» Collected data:
════════
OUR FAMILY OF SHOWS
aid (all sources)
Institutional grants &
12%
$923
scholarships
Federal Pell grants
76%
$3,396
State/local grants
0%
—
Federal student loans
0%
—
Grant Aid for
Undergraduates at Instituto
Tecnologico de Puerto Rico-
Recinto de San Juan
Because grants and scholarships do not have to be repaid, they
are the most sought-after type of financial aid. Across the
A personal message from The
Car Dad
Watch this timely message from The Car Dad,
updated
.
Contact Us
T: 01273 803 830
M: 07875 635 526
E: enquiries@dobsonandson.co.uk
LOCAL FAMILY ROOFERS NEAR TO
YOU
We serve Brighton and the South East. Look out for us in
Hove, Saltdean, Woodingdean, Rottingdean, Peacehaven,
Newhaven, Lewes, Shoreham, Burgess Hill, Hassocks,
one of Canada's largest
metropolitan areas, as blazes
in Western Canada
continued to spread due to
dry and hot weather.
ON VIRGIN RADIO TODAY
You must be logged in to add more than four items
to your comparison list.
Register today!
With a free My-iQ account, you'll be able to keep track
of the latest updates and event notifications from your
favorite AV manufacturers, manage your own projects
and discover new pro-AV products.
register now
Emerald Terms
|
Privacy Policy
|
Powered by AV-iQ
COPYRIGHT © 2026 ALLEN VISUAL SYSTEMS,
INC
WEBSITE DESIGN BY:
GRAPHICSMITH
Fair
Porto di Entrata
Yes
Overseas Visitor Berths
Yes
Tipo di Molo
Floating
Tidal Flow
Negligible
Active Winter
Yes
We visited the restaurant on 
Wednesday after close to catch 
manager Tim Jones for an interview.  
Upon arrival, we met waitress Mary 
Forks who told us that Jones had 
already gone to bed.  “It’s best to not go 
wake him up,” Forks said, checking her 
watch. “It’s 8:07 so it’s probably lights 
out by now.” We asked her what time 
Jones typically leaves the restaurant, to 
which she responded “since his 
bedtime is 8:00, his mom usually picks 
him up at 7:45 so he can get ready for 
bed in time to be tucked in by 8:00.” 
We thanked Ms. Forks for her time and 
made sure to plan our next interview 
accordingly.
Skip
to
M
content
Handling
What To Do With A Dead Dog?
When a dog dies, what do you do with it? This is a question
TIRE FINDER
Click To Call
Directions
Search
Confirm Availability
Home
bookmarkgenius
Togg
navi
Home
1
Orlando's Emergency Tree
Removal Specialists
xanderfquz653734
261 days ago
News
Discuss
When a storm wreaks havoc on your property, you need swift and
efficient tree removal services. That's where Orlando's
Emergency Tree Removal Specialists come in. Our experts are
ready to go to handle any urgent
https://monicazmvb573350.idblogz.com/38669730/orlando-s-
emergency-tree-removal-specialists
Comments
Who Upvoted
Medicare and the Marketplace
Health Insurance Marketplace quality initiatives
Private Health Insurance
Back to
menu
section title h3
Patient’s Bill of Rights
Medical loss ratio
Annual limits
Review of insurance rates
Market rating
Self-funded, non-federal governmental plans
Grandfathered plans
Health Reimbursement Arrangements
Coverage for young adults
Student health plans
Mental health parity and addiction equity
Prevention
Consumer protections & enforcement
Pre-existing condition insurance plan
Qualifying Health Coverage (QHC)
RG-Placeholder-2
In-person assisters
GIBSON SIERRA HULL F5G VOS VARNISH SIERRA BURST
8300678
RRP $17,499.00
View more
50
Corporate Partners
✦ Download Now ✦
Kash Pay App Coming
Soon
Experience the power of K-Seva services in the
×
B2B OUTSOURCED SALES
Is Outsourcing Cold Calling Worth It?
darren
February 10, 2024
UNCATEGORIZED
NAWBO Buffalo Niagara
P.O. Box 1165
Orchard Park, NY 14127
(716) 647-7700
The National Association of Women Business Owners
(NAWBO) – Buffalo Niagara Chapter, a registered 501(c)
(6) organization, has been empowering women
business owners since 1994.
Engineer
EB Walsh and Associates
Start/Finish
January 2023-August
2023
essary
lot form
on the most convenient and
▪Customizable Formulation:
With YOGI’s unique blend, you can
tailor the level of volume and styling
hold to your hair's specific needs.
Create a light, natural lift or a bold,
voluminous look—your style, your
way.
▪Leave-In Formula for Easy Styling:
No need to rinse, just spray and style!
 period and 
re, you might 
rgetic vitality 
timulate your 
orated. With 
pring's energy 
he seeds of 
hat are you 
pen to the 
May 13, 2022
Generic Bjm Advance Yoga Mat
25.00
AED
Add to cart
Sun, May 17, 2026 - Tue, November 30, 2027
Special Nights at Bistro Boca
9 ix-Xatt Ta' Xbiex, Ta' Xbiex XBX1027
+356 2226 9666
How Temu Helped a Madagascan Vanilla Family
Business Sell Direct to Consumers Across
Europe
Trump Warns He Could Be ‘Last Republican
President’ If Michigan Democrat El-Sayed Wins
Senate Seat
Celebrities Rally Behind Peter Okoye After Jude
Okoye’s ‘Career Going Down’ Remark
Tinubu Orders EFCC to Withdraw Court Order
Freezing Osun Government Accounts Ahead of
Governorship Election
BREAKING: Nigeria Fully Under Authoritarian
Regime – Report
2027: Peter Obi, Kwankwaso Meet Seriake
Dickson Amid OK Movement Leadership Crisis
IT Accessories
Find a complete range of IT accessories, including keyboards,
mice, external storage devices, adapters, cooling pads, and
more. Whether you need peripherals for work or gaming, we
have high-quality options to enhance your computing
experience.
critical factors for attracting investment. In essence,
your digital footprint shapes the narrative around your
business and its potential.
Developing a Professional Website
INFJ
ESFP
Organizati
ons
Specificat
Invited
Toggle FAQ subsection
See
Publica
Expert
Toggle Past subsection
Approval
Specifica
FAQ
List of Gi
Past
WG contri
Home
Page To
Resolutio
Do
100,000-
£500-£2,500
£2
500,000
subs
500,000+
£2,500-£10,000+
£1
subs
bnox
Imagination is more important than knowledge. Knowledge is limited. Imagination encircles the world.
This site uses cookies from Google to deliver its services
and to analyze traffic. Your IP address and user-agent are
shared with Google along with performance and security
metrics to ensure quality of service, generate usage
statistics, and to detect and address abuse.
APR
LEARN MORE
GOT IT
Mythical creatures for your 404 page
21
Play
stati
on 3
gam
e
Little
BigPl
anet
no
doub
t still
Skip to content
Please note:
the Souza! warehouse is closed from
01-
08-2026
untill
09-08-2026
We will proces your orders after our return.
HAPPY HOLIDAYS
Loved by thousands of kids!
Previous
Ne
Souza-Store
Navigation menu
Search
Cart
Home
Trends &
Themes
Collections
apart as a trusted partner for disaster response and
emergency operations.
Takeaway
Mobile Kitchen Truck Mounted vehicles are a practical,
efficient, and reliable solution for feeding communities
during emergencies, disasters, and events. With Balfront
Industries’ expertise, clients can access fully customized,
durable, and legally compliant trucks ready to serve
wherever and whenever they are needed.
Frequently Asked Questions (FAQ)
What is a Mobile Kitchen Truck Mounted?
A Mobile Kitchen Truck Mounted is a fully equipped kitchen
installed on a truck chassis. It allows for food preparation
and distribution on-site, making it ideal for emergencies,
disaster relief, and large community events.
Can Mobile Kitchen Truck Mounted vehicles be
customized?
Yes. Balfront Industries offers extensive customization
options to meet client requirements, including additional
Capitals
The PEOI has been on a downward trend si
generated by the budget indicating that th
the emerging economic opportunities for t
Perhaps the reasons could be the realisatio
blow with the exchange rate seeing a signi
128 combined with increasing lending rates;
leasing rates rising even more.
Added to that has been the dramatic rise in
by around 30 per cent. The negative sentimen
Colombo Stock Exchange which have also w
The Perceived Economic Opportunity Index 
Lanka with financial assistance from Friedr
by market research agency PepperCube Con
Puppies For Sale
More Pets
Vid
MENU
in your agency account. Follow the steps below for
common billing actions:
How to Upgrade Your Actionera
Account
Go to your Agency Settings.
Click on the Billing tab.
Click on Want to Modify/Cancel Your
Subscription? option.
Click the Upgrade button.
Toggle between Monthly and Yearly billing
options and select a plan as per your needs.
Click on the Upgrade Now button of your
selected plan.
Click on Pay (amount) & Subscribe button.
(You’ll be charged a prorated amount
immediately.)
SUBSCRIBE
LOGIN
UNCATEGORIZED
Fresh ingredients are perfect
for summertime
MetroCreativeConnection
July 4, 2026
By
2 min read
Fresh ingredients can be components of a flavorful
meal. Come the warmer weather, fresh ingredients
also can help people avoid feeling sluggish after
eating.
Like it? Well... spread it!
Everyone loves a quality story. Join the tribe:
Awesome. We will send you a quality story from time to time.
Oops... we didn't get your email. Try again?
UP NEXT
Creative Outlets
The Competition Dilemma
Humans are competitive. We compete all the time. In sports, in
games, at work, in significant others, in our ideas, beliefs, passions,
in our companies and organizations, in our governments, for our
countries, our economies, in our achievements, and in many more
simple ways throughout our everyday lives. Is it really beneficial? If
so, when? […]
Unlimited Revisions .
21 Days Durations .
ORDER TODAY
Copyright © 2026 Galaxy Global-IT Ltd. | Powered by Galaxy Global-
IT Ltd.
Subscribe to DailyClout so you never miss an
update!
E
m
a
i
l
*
════════
» ACTION ITEM: Reproduce the lines of the material from its first line through the line containing "Because grants and", keeping every line as it appears.

» ANSWER BOX:
OUR FAMILY OF SHOWS
aid (all sources)
Institutional grants &
12%
$923
scholarships
Federal Pell grants
76%
$3,396
State/local grants
0%
—
Federal student loans
0%
—
Grant Aid for
Undergraduates at Instituto
Tecnologico de Puerto Rico-
Recinto de San Juan
Because grants and scholarships do not have to be repaid, they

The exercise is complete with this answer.